Page text:
========
Practice and Repetition

Overload.  It's the overwhelming feeling my brain experiences being new to BJJ.  It started day one of my journey and continues today.  However as time has passed that feeling of overload has been less frequent.

So a little about me (not like many people care),  I'm what most would consider ADD.  For me to hold a single thought longer than three seconds is truly a miracle.  I can't help it, because it's the way I'm wired.  I don't consider myself defective nor do I use it as an excuse.   However it is my reality. Where this becomes problematic for me is at the very beginning of learning new subject material.  When I'm overwhelmed with new concepts, definitions, theories...etc.  So understanding how I process information, helps me with organizing my memories in such a fashion that eventually I can recall it and tie it to other concepts.

What does that overwhelming sense of overload have to do with BJJ?  For me personally it means it's going to be a longer process of learning up front.  Because for me, I have to mind map all the various facets of BJJ.  I have to neatly categorize them in my mind.  Concepts like guard, sweeps, side control, arm bars, omoplata...etc.  This mind mapping for me takes time and and it has to be on a consistent and repetitive basis.  Otherwise I forget where I filed said course material in my brain. My learning style also adds to my frustration.  It makes me feel as if I'm being viewed as less capable, inadequate or just wasting someone's time.   So because I don't always hear the terms, concepts..etc. on a consistent basis, I always feel as if I'm starting over multiple times.  But it's not just limited to the instructional part of the material where I struggle with overload, it's also during the application.  It happens while I'm rolling with another individual, who is squashing me in his side control and I lay there trying to recall all I've learned.  Forgetting simple concepts like creating space, shrimping, etc.  Either way it's a real issue I work hard to overcome.  Yet does this make me any less capable BJJ practitioner?  Absolutely not, nor should it make anyone else either.  But for me, it presents additional challenges to overcome throughout my journey, challenges others may not necessarily have to contend with.
========
Data records:
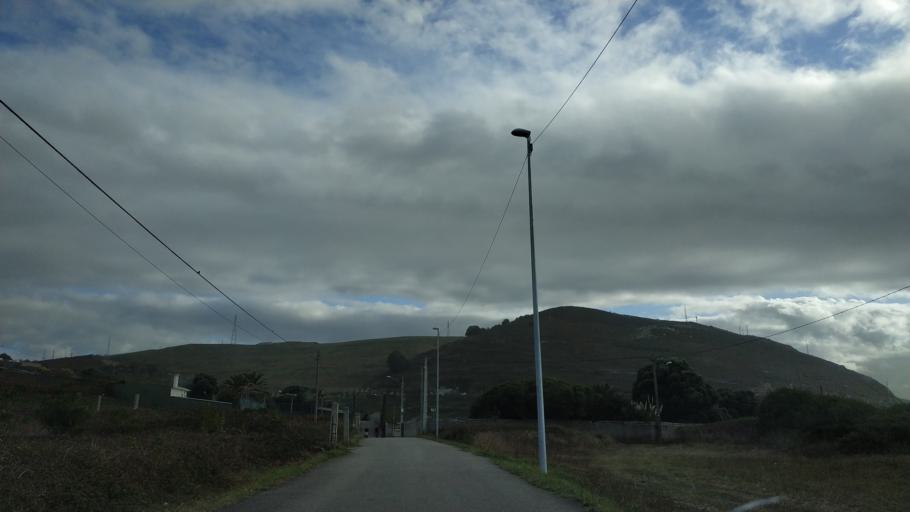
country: ES
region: Galicia
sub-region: Provincia da Coruna
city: A Coruna
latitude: 43.3760
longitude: -8.4464
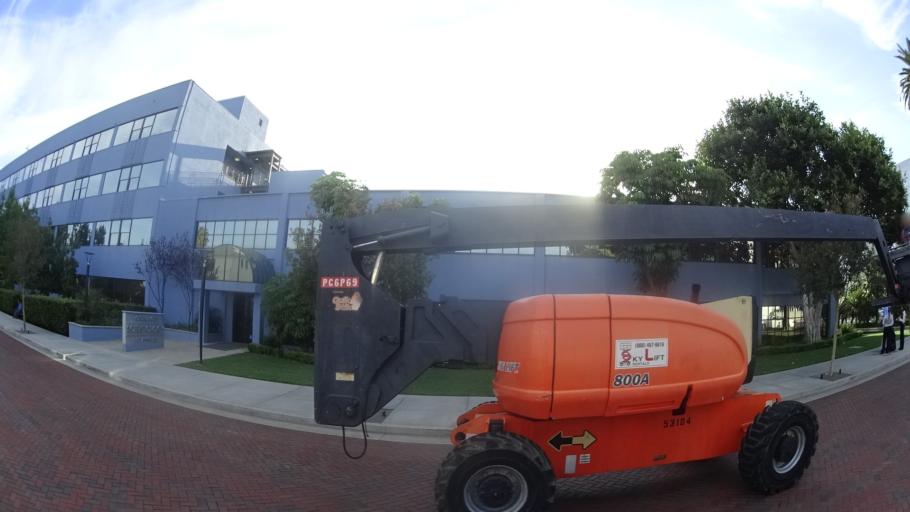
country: US
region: California
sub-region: Los Angeles County
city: Silver Lake
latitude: 34.0970
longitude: -118.2939
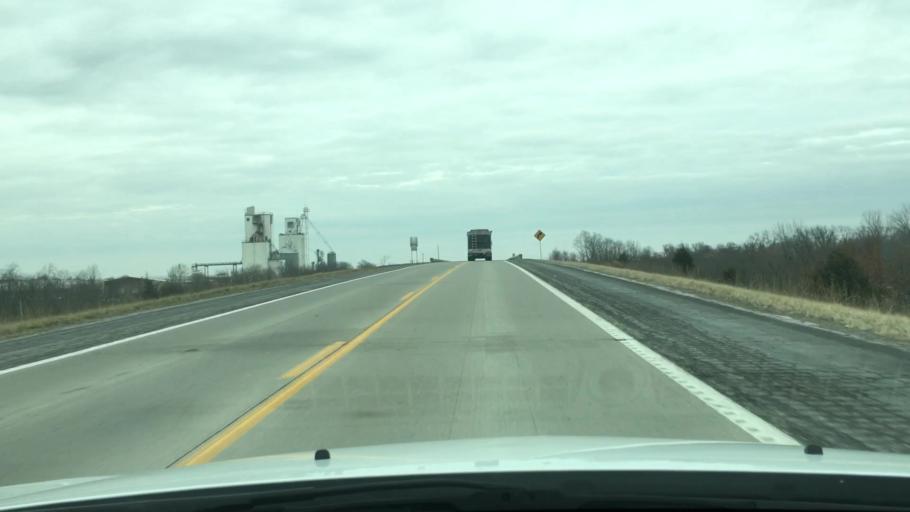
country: US
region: Missouri
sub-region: Audrain County
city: Mexico
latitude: 39.1551
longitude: -91.8431
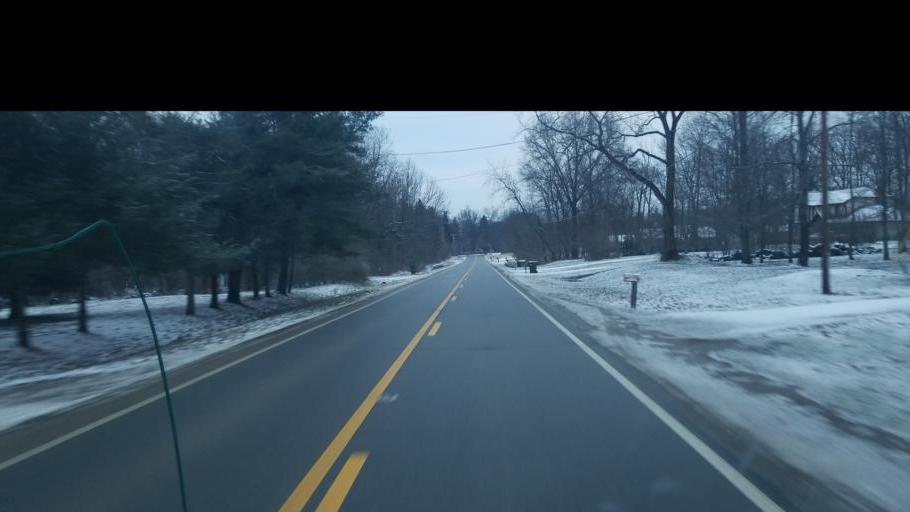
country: US
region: Ohio
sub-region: Franklin County
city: Huber Ridge
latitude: 40.1148
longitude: -82.8719
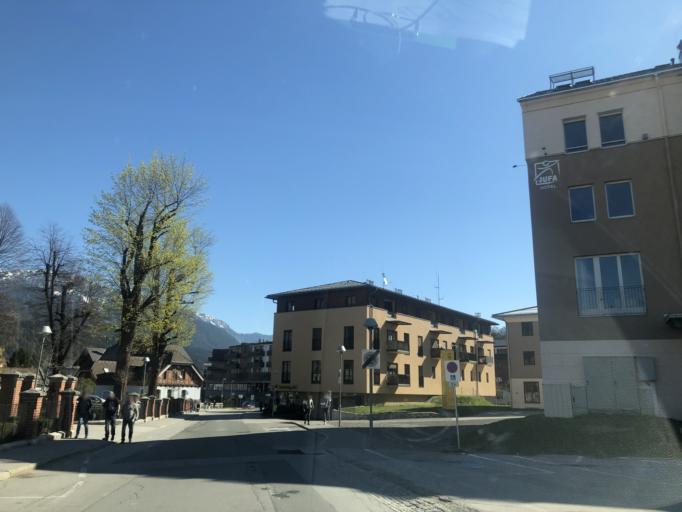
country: AT
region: Styria
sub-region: Politischer Bezirk Liezen
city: Schladming
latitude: 47.3922
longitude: 13.6905
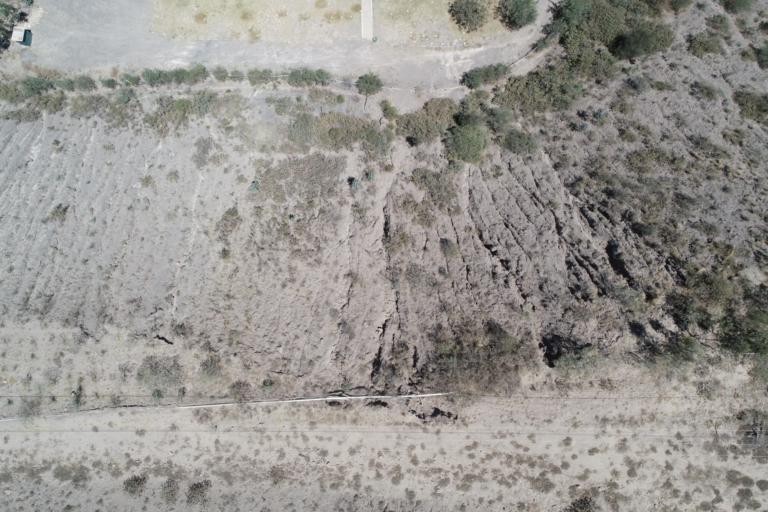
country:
========
To-do list:
[A] From the post on learning BJJ, list the concepts the writer names as things to be categorized through mind mapping.
[B] Carry on with the post about learning BJJ, picking up right after its final sentence.
The records play no part in what follows.

Responses to the tasks:
[A] Guard, sweeps, side control, arm bars, omoplata

[B]
In managing my learning style, whether it BJJ, attending college or shooting a firearm; I learned this very important's practice and repetition which has the best payoffs.  Now I hear the collective...well duh everyone gets better with practice and repetition.  And you're correct.  However not everyone comes to the starting line equally. For example my oldest son has a brain that is very conceptual in nature.  You explain and demonstrate a concept once and he's got it.  He doesn't need practice or repetition to remember, he needs it to better perfect the technique.  But make no mistake it is practice and repetition which holds the key.  I have to make a concerted effort to attend class on a consistent and repetitive basis in order to improve my rolling skills.

So in looking back over my short journey thus far, I recognize and accept that I'm the proverbial tortoise, in the tortoise and hare story.   You won't see me bolt out of the gate and instantaneously know where I'm going.  You'll see me stop, look at the map repeatedly and move forward.  And along the way, I'll pass some hares and some hares I'll never catch.  But ultimately I will always move forward through practice and repetition.

So anyone relatively new to BJJ should continue to exercise practice and repetition.  And for those who have a sense of overload, like me, it's OK!  It doesn't make you less capable, it just affords you more time for Practice and Repetition.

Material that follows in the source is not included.